→ **PROBLEM REQUIREMENTS**
Leave the pictures out and write out the rest of the listing word for word.
....................
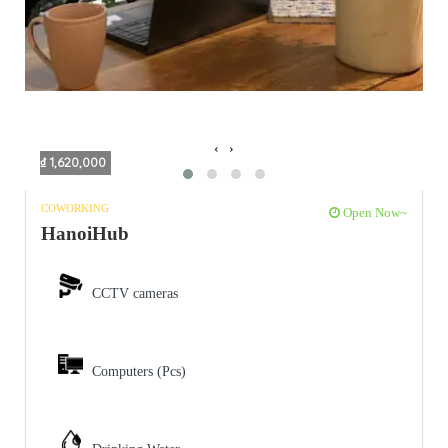
‹
›
₫ 1,620,000
COWORKING
Open Now~
HanoiHub
CCTV cameras
Computers (Pcs)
....................
→ **WORKED SOLUTION**
‹
›
₫ 1,620,000
COWORKING
Open Now~
HanoiHub
CCTV cameras
Computers (Pcs)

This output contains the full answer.